The researchers asked users to perform three separate manipulations of molecules and timed how long each took. They had to thread a molecule of methane through a simulated carbon nanotube; unwind a helical molecule and wind it up in the opposite direction; and tie a knot in a simulated protein. They also did the same tasks on computers using a touchscreen or a mouse. Each task resembles research that is current in biology and chemistry.
In tallying the time each task took, the researchers found that in VR, threading the nanotube and tying the knot went much quicker. The knot task, in particular, was completed nearly ten times as rapidly. By using 2D screen-based simulations of molecules, said Dr. Glowacki, “we might actually be doing things a lot slower than we could be.” Scientists who use VR to get familiar with molecules may be able to gain intuition about their movements more quickly.
The task with the helical molecule took about the same amount of time in both environments, however. Dr.

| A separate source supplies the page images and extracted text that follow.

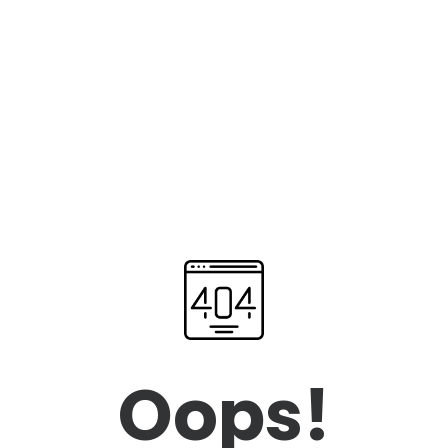
Oops!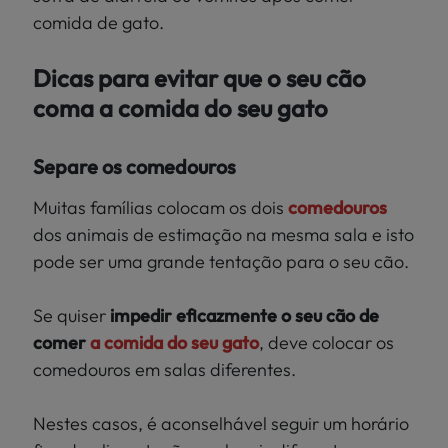
comida de gato.
Dicas para evitar que o seu cão
coma a comida do seu gato
Separe os comedouros
Muitas famílias colocam os dois
comedouros
dos animais de estimação na mesma sala e isto
pode ser uma grande tentação para o seu cão.
Se quiser
impedir eficazmente o seu cão de
comer
a comida do seu gato
, deve colocar os
comedouros em salas diferentes.
Nestes casos, é aconselhável seguir um horário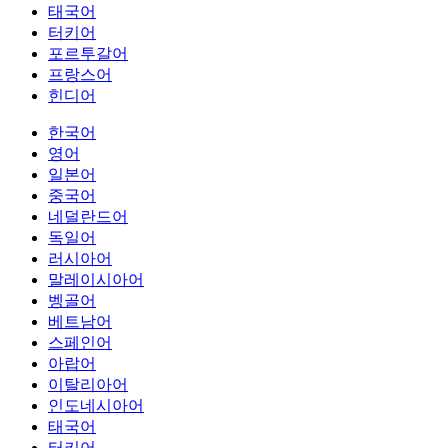
태국어
터키어
포르투갈어
프랑스어
힌디어
한국어
영어
일본어
중국어
네덜란드어
독일어
러시아어
말레이시아어
벵골어
베트남어
스페인어
아랍어
이탈리아어
인도네시아어
태국어
터키어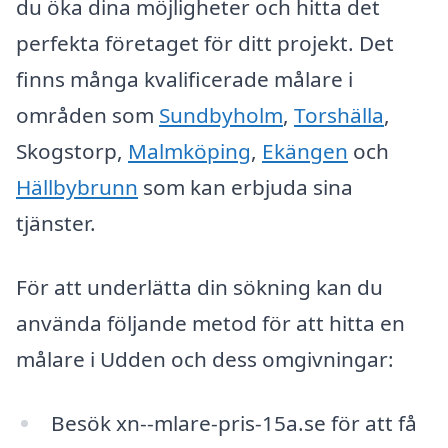
du öka dina möjligheter och hitta det
perfekta företaget för ditt projekt. Det
finns många kvalificerade målare i
områden som
Sundbyholm
,
Torshälla
,
Skogstorp,
Malmköping
,
Ekängen
och
Hällbybrunn
som kan erbjuda sina
tjänster.
För att underlätta din sökning kan du
använda följande metod för att hitta en
målare i Udden och dess omgivningar:
Besök xn--mlare-pris-15a.se för att få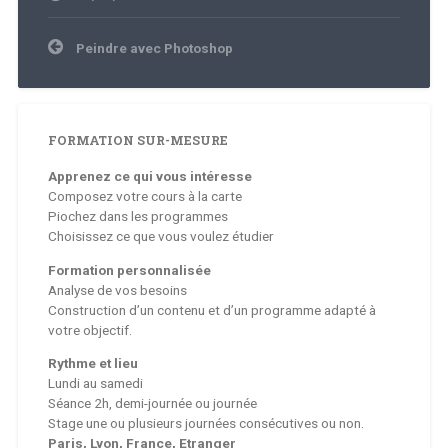
Navigation
Peindre avec Photoshop
de
l’article
FORMATION SUR-MESURE
Apprenez ce qui vous intéresse
Composez votre cours à la carte
Piochez dans les programmes
Choisissez ce que vous voulez étudier
Formation personnalisée
Analyse de vos besoins
Construction d’un contenu et d’un programme adapté à
votre objectif.
Rythme et lieu
Lundi au samedi
Séance 2h, demi-journée ou journée
Stage une ou plusieurs journées consécutives ou non.
Paris, Lyon, France, Etranger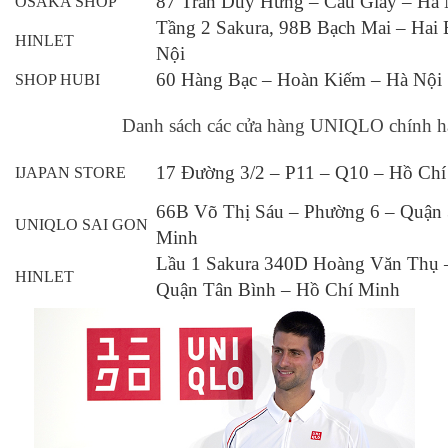
87 Trần Duy Hưng – Cầu Giấy – Hà 
OSAKA SHOP
Tầng 2 Sakura, 98B Bạch Mai – Hai 
HINLET
Nội
60 Hàng Bạc – Hoàn Kiếm – Hà Nội
SHOP HUBI
Danh sách các cửa hàng UNIQLO chính 
17 Đường 3/2 – P11 – Q10 – Hồ Ch
IJAPAN STORE
66B Võ Thị Sáu – Phường 6 – Quận 
UNIQLO SAI GON
Minh
Lầu 1 Sakura 340D Hoàng Văn Thụ 
HINLET
Quận Tân Bình – Hồ Chí Minh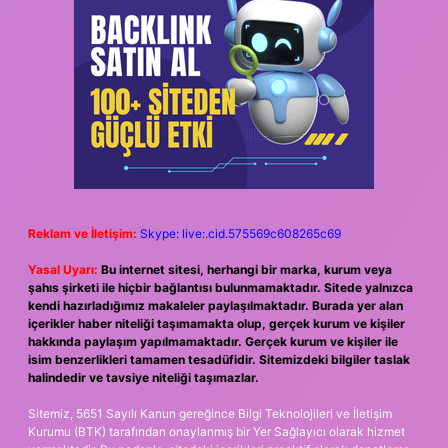
Reklam ve İletişim:
Skype: live:.cid.575569c608265c69
Yasal Uyarı:
Bu internet sitesi, herhangi bir marka, kurum veya
şahıs şirketi ile hiçbir bağlantısı bulunmamaktadır. Sitede yalnızca
kendi hazırladığımız makaleler paylaşılmaktadır. Burada yer alan
içerikler haber niteliği taşımamakta olup, gerçek kurum ve kişiler
hakkında paylaşım yapılmamaktadır. Gerçek kurum ve kişiler ile
isim benzerlikleri tamamen tesadüfidir. Sitemizdeki bilgiler taslak
halindedir ve tavsiye niteliği taşımazlar.
Sitemiz, 5651 Sayılı Kanun gereğince Bilgi Teknolojileri ve İletişim
Kurumu (BTK) tarafından onaylanmış bir Yer Sağlayıcı olarak hizmet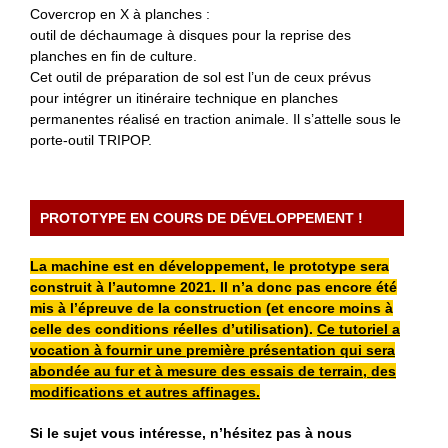
Covercrop en X à planches :
outil de déchaumage à disques pour la reprise des
planches en fin de culture.
Cet outil de préparation de sol est l’un de ceux prévus
pour intégrer un itinéraire technique en planches
permanentes réalisé en traction animale. Il s’attelle sous le
porte-outil TRIPOP.
PROTOTYPE EN COURS DE DÉVELOPPEMENT !
La machine est en développement, le prototype sera
construit à l’automne 2021. Il n’a donc pas encore été
mis à l’épreuve de la construction (et encore moins à
celle des conditions réelles d’utilisation).
Ce tutoriel a
vocation à fournir une première présentation qui sera
abondée au fur et à mesure des essais de terrain, des
modifications et autres affinages.
Si le sujet vous intéresse, n’hésitez pas à nous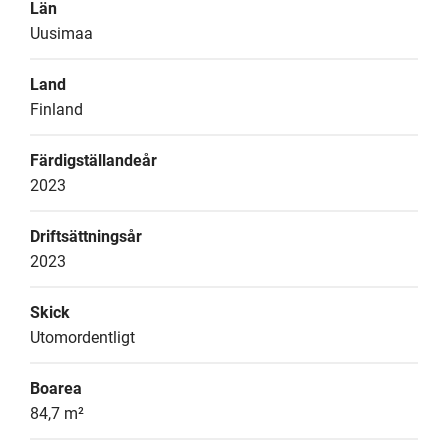
Län
Uusimaa
Land
Finland
Färdigställandeår
2023
Driftsättningsår
2023
Skick
Utomordentligt
Boarea
84,7 m²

Glowacki suggested that this is because the solution — grasping one end and moving it a flat spiral — is essentially a two-dimensional movement.
In addition to making it faster and easier to solve three-dimensional problems at the molecular level, the virtual reality tool could allow researchers at pharmaceutical companies and universities who are far apart to look at molecules together at the same time, Dr. Glowacki said.
“We’ve already started a few pilots with a few different chemical companies, also some pharma companies,” he said, “where they’re piloting it in their research labs and looking at how their scientists use it.”
Previous reporting on virtual reality
Correction: 
An earlier version of this article misattributed a quote about building models of molecules. It was said by Michael Levitt, who shared a Nobel Prize in 2013, not by John Kendrew, who shared the prize in 1962.